New watering restrictions imposed amid California drought
With California heading into another parched year, state officials Tuesday beefed up emergency drought regulations, directing urban agencies to limit the number of days residents can water their yards.
They also warned they will impose tougher restrictions in coming months if local agencies don’t ramp up conservation efforts.
“We are not seeing the level of stepping up and ringing the alarm bells that the situation warrants,” said Felicia Marcus, chairwoman of the State Water Resources Control Board.
Describing Tuesday’s action as “quite modest,” she said the board will discuss additional measures this spring. Those could include making emergency water restrictions permanent, requiring water districts to perform leak audits and setting targets for per capita water use.
The board initially ordered urban districts to rein in outdoor water use last summer, but enforcement has varied. Some cities only ban landscape irrigation during the heat of the day. “Some are really, really loose,” Marcus said.
Tuesday’s action steps up that order, requiring cities to limit watering days. The board didn’t specify a number, but if the water agencies don’t act within 45 days, the state will impose a two-day-a-week restriction. Cities with existing limits can maintain them, even if they permit watering on more than two days.
In Los Angeles, the new state rule “doesn’t change anything,” said Michelle Figueroa, spokeswoman for the city’s Department of Water and Power. The city has since 2009 restricted watering to three days a week.
Most other major Southern California cities have also capped watering days. But regulators don’t know how many agencies statewide have done that, making it difficult to gauge the overall effect of the new directive. Nor do they know how well water districts are enforcing their conservation measures -- something it hopes to change by requiring agencies to report enforcement and compliance actions.
The new drought rules also prohibit landscape irrigation during and for 48 hours after measurable rainfall, direct restaurants to serve water only on request and instruct hotels to offer customers the option of not having their linens and towels washed daily.

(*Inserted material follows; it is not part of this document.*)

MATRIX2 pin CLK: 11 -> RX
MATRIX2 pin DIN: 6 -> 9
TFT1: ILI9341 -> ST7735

The state’s water situation is in some respects slightly better than it was a year ago. Precipitation in key watersheds in Northern California is 81% of normal for the date. Shasta Lake, California’s largest reservoir, is 58% full, compared with 45% a year ago. Lake Oroville is half full, compared with 45% at this time last year.
Customers of the State Water Project, which delivers supplies from Northern California to Southland cities, will get 20% of their contract requests, compared with only 5% in 2014.

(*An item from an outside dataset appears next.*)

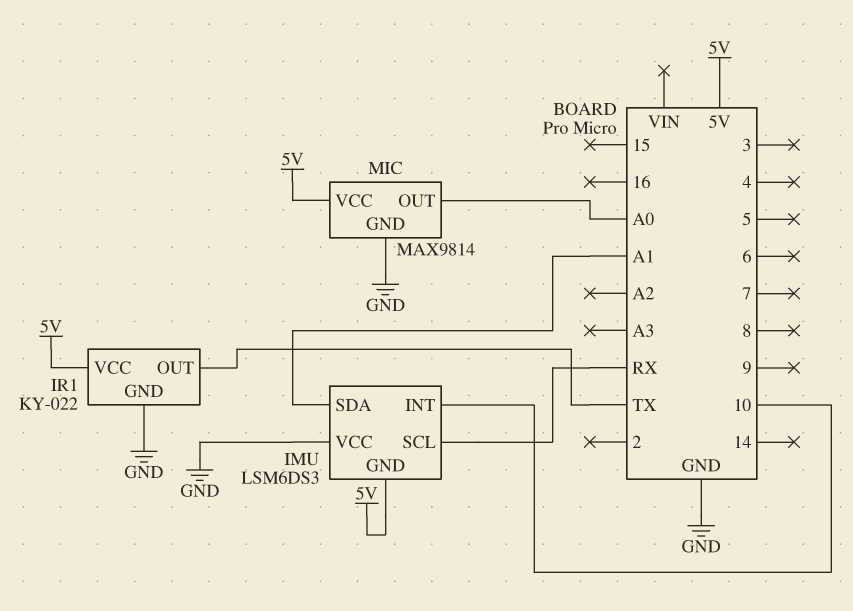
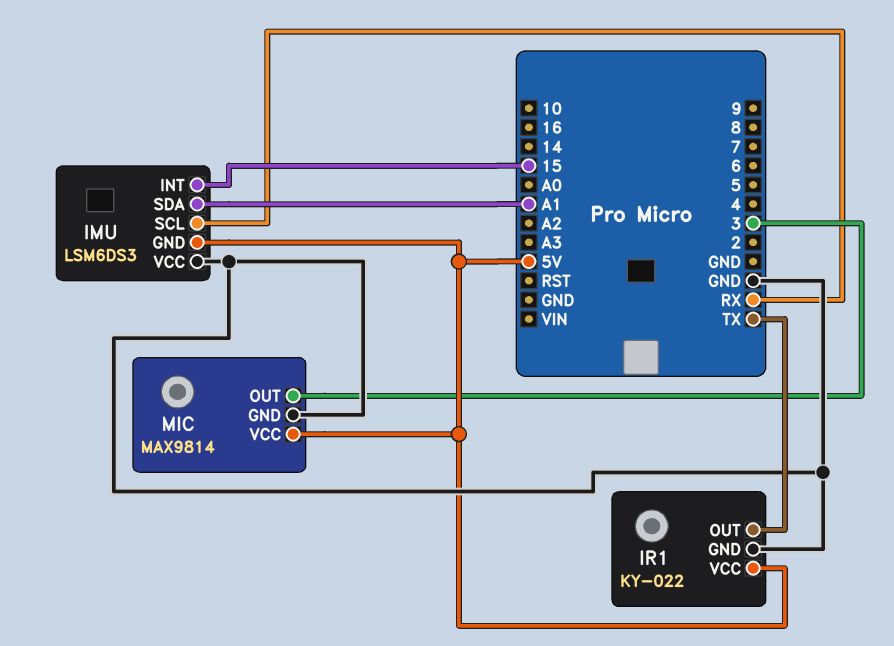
IMU pin INT: 10 -> 15
MIC pin OUT: A0 -> 3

But some smaller reservoirs in the southern Sierra Nevada have less in reserve than they did last spring. And most troubling to water managers is the statewide snowpack. At 12% of average, it has all but disappeared. At this time last year it was 28% of average. “That snowpack is just terrifying,” Marcus said Monday.

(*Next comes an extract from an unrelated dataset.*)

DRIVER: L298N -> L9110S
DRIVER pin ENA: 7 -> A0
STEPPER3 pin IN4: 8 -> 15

The mountain snowpack acts as a natural reservoir that in a normal year can hold much as a third of the state’s water supply, slowly releasing it throughout the spring as seasonal water demand rises. This year that release will be a trickle.
“Even though the [reservoir] levels are technically higher,” Marcus said, the state’s water situation “is worse” as the drought drags into its fourth year.
Central Valley farmers without senior water rights are for the second year in a row likely to get no supplies from the valley’s big federal irrigation project.
The Metropolitan Water District of Southern California, which imports supplies from Northern California and the Colorado River, is expected next month to consider allocating regional water deliveries, as it did during the 2007-09 drought. That will have a ripple effect throughout the Southland as local agencies react, probably by increasing water rates and adopting stronger conservation measures.